**MATERIAL FOR THIS TASK:**
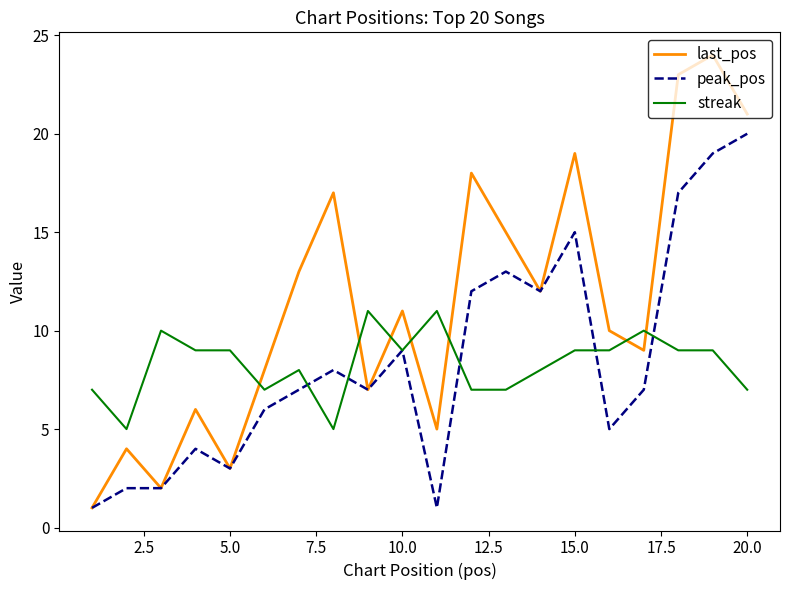

Rank the series by their maximum value, from lowest to highest.

streak, peak_pos, last_pos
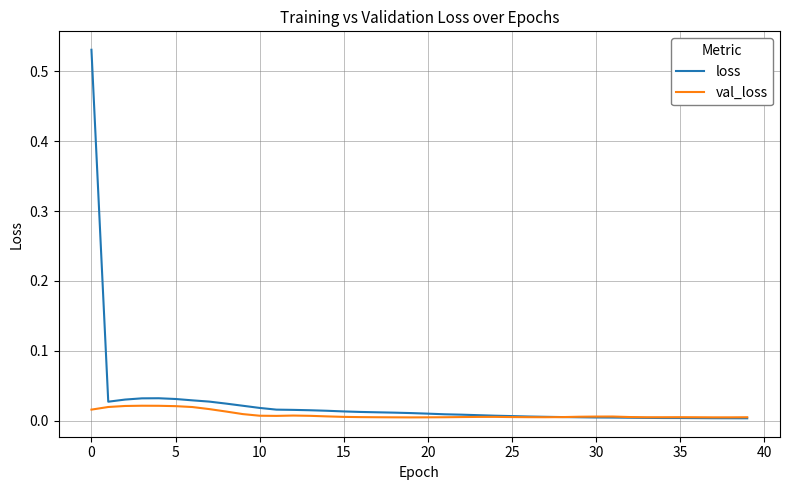

What are all the series names shown in the legend?

loss, val_loss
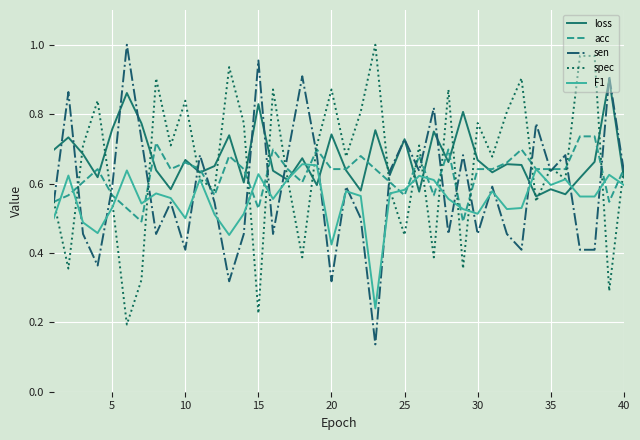

List the series in order of their overall mean, lowest first.

F1, sen, acc, spec, loss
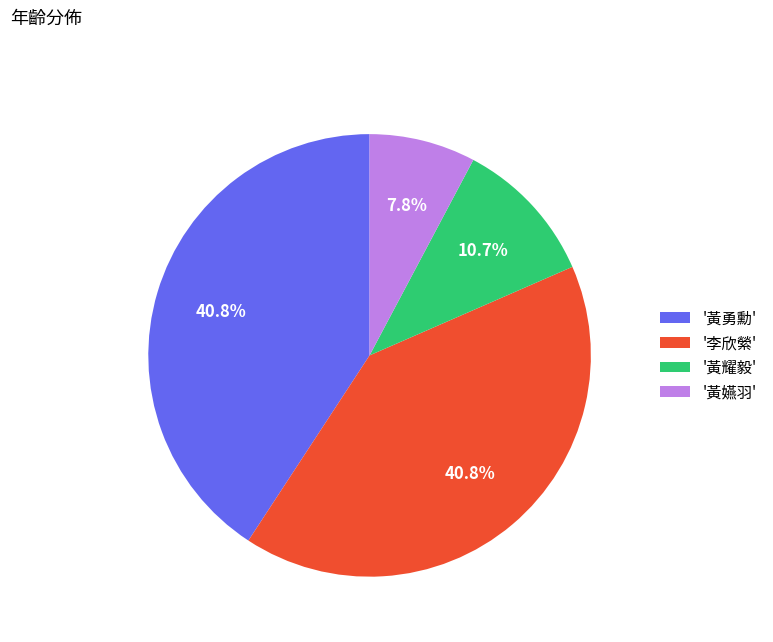

Which slice is the smallest?

'黃嬿羽'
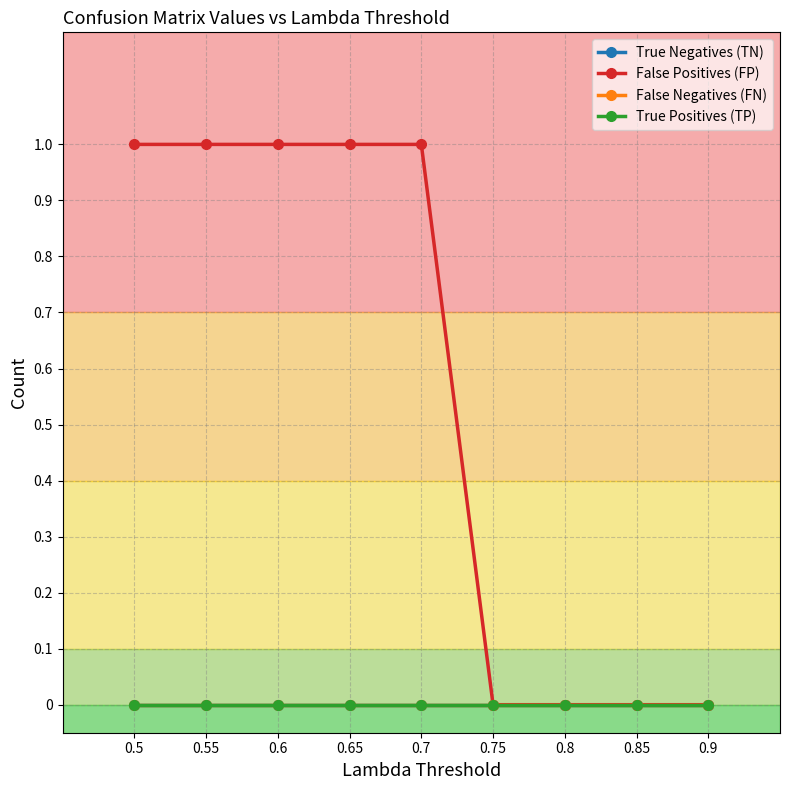

Does the chart have visible grid lines?

Yes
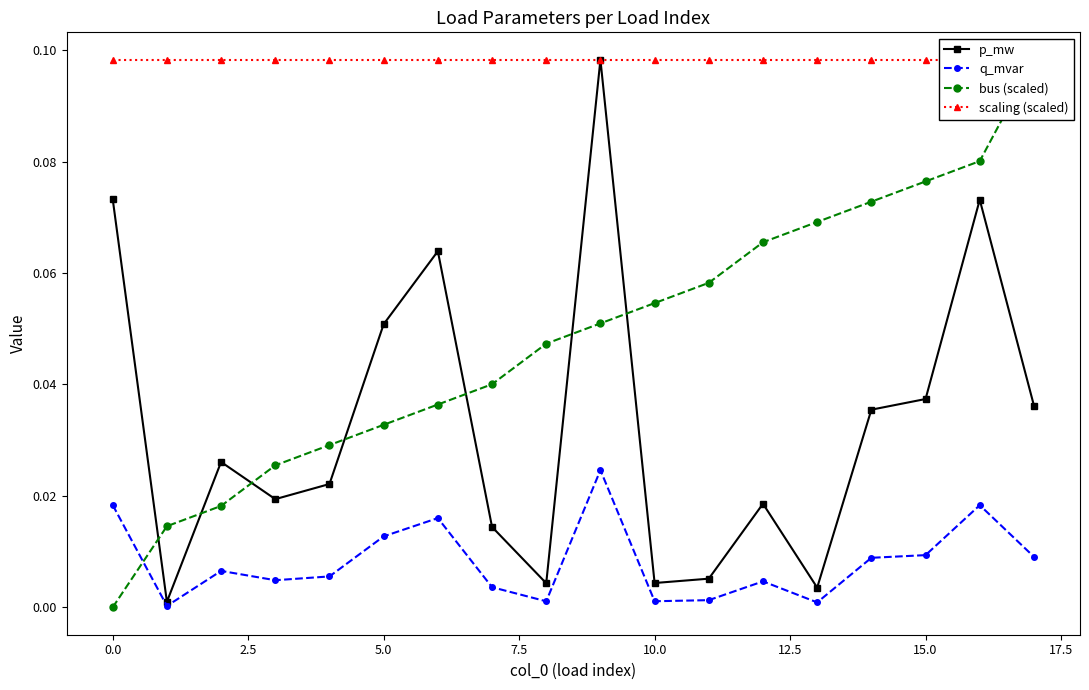

True or false: q_mvar has more than 1 points higher than both neighbors.

True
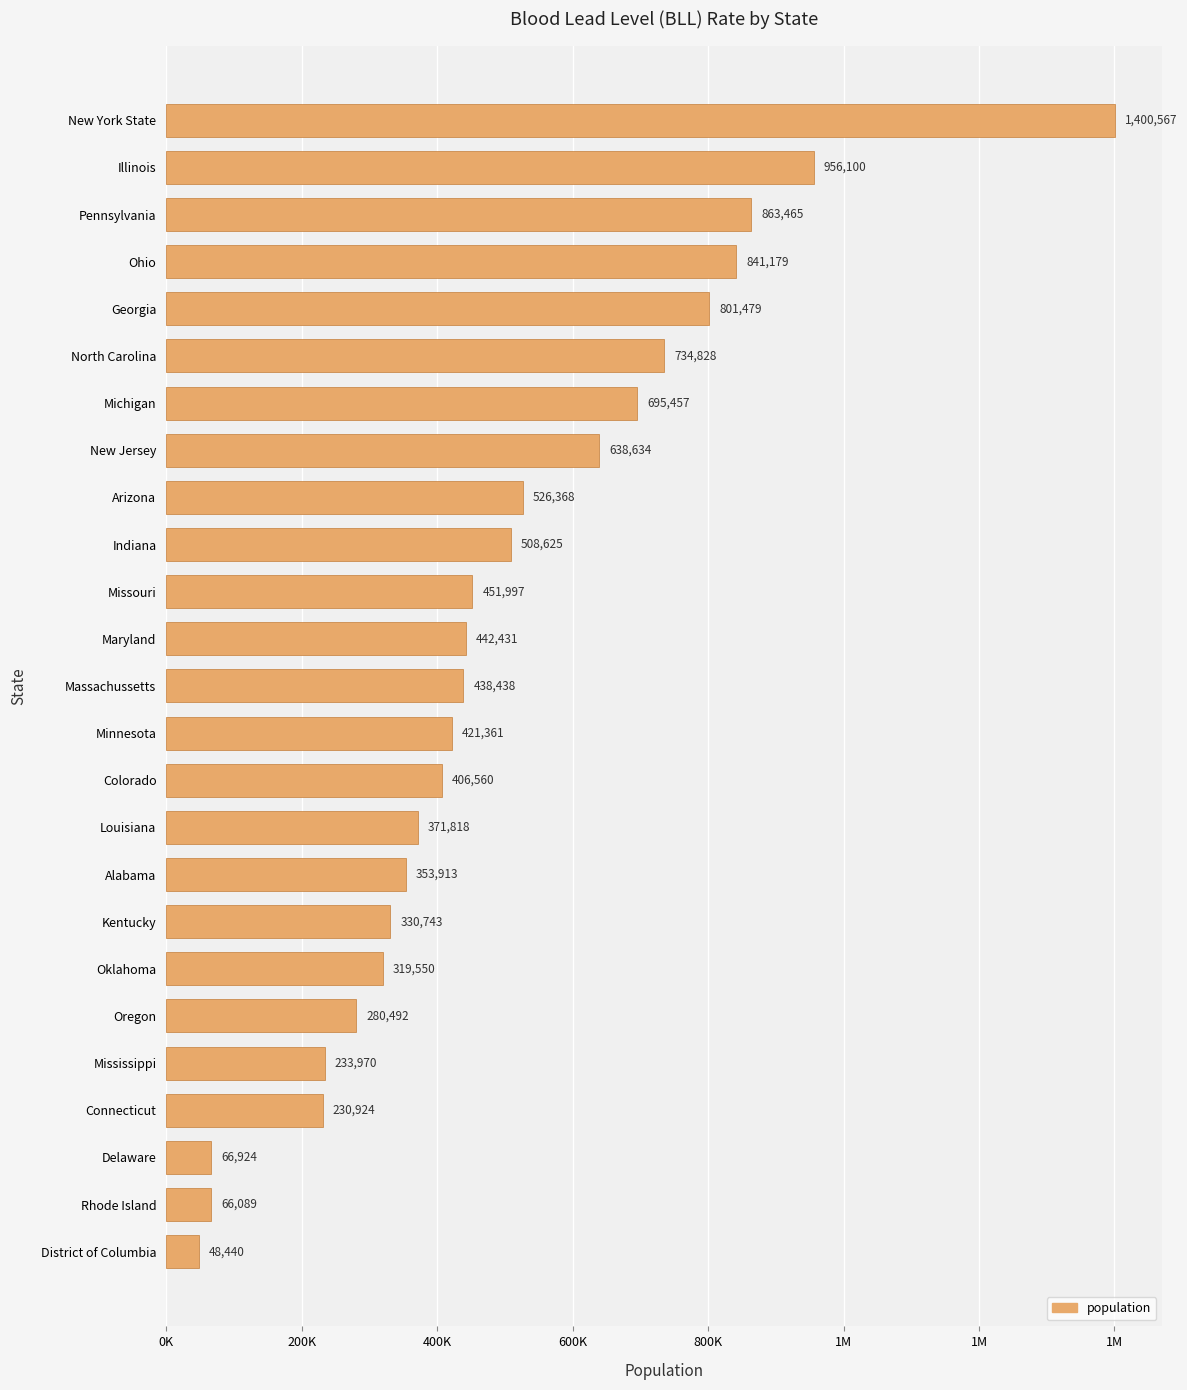

Are the bars horizontal?

Yes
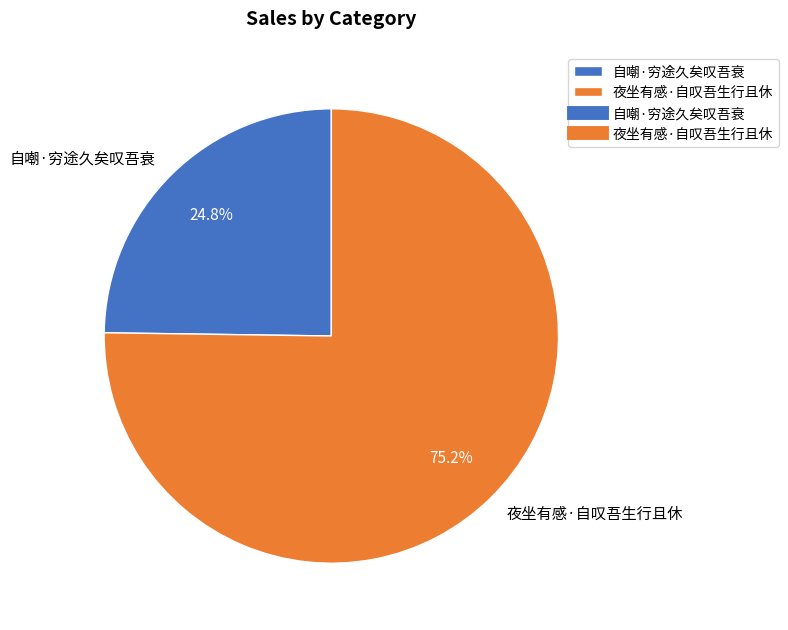

What is the total percentage of 夜坐有感·自叹吾生行且休 and 自嘲·穷途久矣叹吾衰?

100.0%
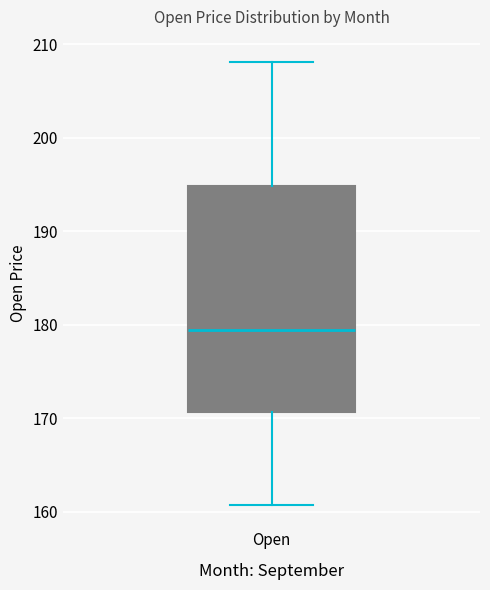

Where does the median line of the box for Open sit on the y-axis? The values are not printed on the chart, so give them approximately, as read against the axis.

179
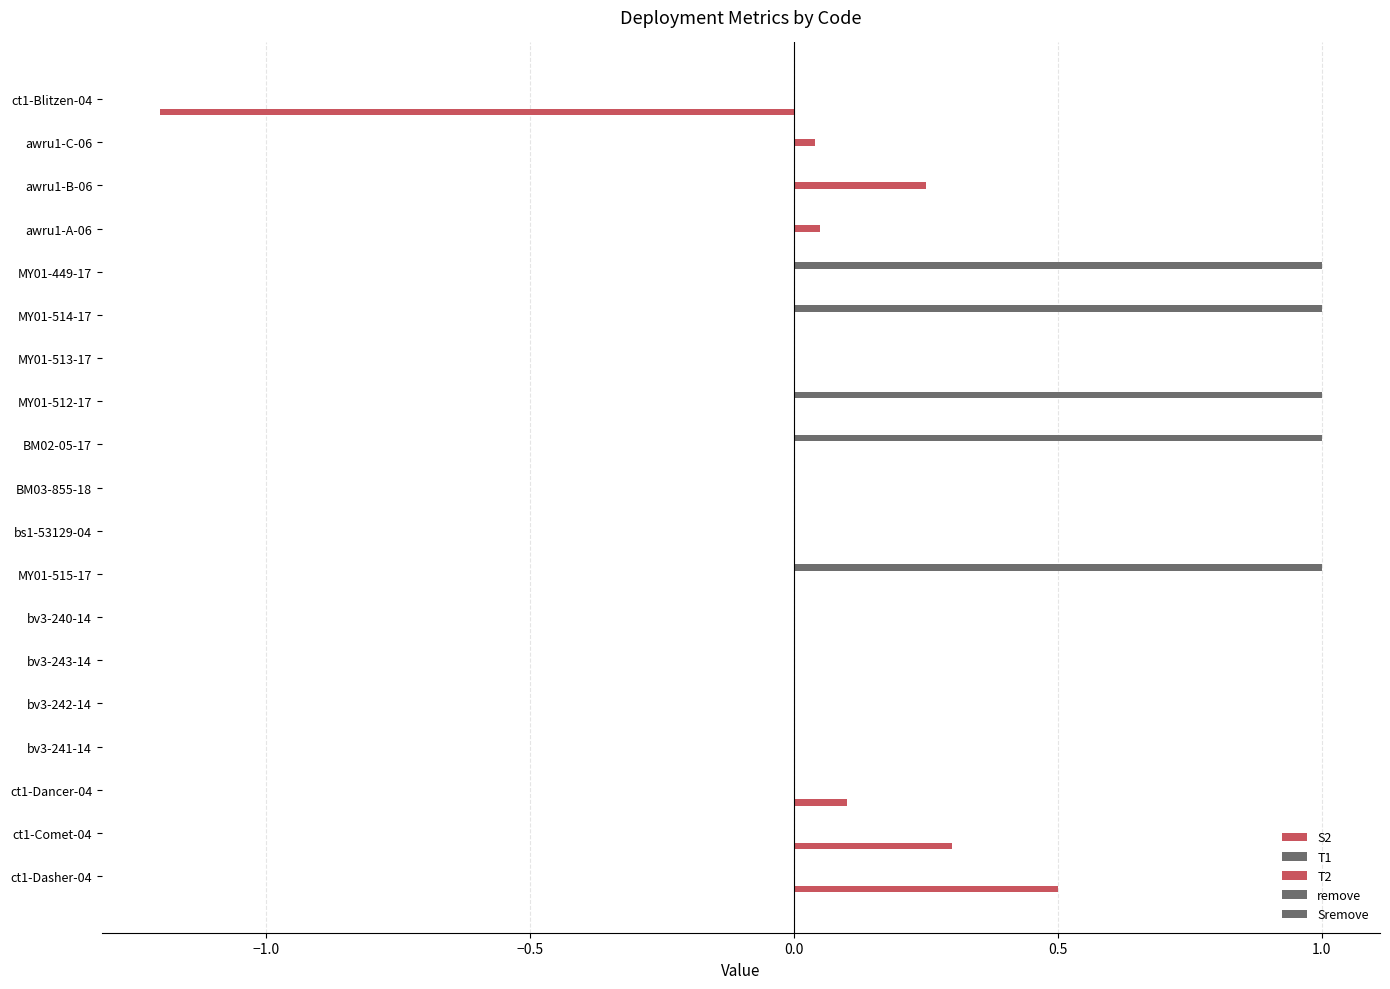

How many distinct data groups are displayed?

3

**WORK TASK:**
Copy the stretch from the line containing "Does the chart have visible grid lines?" through the end of the items word for word, leaving the pictures out.

**OUTPUT BELOW:**
Does the chart have visible grid lines?

Yes

True or false: q_mvar has more than 1 points higher than both neighbors.

True

Are the bars horizontal?

Yes

What is the total percentage of 夜坐有感·自叹吾生行且休 and 自嘲·穷途久矣叹吾衰?

100.0%

Where does the median line of the box for Open sit on the y-axis? The values are not printed on the chart, so give them approximately, as read against the axis.

179

How many distinct data groups are displayed?

3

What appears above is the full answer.